▶ **Texte fourni**:

┌──

Dans l’intérêt même du commercé je voterai donc
contre une mauvaise loi pour en obtenir une bonne.
M. le
président. - Je mets aux voix l’article 4 du gouvernement qui devient l’art. 34 :
« Art. 34. Toutes les dispositions légales en
vigueur non spécialement abrogées par les présentes, demeurent
maintenues. »
- Adopté.
M. le
président. - Comme il y a eu des amendements, le second vote du projet de loi sur
la fraude est remis à jeudi.
M.
Zoude, rapporteur. - Vous avez renvoyé à la commission une pétition
des marchands d’os de Tournay, avec invitation de présenter un rapport avant la
discussion sur les droits de sortie, c’est ce rapport que j’ai l’honneur de
présenter.
(Nous
donnerons ce rapport.)

└──

▶ **Données fournies**:
┌──

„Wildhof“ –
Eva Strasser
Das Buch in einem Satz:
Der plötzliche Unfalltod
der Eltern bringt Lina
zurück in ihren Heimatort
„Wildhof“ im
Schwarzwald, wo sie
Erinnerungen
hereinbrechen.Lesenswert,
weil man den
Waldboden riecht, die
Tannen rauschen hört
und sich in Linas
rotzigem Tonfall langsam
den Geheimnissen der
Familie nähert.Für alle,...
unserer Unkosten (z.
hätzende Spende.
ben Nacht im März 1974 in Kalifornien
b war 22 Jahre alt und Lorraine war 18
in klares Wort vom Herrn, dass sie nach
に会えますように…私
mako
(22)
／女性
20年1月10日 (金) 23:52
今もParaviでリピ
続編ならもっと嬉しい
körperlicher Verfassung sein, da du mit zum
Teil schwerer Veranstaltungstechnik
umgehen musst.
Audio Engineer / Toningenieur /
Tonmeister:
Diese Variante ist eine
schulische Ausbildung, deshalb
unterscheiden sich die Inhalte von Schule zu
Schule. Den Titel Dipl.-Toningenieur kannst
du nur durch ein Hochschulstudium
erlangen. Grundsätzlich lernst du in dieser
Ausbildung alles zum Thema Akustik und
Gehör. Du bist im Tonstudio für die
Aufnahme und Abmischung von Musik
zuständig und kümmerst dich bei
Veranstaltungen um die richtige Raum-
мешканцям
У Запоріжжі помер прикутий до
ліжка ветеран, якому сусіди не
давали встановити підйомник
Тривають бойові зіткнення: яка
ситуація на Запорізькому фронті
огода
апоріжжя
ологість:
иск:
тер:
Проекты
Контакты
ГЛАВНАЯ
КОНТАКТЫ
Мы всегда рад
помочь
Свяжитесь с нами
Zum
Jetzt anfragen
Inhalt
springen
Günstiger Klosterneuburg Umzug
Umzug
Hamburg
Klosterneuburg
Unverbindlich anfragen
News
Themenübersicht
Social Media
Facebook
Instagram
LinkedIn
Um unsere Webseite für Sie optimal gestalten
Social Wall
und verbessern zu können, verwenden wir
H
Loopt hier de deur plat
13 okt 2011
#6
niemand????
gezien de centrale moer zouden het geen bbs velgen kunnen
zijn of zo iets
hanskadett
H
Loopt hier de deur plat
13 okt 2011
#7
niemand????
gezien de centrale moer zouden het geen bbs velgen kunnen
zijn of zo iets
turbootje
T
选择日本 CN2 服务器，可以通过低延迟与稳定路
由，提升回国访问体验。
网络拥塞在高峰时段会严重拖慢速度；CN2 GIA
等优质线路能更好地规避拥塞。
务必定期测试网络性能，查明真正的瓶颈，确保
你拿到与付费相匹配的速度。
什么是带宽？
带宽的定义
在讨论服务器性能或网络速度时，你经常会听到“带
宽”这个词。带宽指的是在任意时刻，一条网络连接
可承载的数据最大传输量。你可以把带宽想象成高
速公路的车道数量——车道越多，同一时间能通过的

└──
┌──

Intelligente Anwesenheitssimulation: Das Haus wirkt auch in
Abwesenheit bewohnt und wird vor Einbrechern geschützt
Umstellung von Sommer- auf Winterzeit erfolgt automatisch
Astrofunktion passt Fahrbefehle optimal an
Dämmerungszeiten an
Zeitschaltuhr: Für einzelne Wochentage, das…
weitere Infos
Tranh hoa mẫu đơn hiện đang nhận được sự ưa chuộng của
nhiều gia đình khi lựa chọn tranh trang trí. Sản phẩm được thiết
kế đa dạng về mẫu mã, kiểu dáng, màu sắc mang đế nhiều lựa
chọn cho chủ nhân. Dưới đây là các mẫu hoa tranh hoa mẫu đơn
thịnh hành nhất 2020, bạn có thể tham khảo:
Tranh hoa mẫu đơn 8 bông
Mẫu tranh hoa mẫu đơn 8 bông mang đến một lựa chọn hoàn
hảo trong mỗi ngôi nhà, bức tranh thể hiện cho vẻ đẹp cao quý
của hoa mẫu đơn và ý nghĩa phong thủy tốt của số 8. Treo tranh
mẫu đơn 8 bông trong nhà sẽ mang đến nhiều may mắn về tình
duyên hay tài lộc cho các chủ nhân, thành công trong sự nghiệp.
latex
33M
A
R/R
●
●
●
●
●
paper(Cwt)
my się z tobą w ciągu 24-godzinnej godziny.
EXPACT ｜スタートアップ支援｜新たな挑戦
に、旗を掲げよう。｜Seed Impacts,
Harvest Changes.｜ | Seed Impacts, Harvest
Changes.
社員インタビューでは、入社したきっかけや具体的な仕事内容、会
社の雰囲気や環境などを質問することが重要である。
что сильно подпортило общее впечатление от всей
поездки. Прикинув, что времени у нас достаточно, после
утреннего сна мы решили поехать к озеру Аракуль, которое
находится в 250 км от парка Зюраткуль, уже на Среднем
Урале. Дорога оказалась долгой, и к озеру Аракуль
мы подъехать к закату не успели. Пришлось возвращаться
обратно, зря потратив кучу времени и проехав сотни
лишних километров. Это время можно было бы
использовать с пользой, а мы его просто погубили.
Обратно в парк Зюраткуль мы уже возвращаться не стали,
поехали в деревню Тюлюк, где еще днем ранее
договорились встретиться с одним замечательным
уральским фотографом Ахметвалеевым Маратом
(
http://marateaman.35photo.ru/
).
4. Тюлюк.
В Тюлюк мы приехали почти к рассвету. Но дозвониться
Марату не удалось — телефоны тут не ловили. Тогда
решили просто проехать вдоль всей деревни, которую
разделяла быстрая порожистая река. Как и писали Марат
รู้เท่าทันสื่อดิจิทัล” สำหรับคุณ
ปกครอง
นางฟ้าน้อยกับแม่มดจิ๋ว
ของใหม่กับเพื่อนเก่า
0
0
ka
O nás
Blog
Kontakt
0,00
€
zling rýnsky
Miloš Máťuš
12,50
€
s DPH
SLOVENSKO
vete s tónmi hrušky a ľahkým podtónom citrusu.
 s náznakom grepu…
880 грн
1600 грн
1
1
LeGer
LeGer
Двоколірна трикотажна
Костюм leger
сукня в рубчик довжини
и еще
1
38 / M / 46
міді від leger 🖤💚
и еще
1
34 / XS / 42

└──

▶ **Consigne**: Selon le texte fourni, à quel jour le second vote du projet de loi sur la fraude est-il remis ?

▶ **Réponse**: Il est remis à jeudi.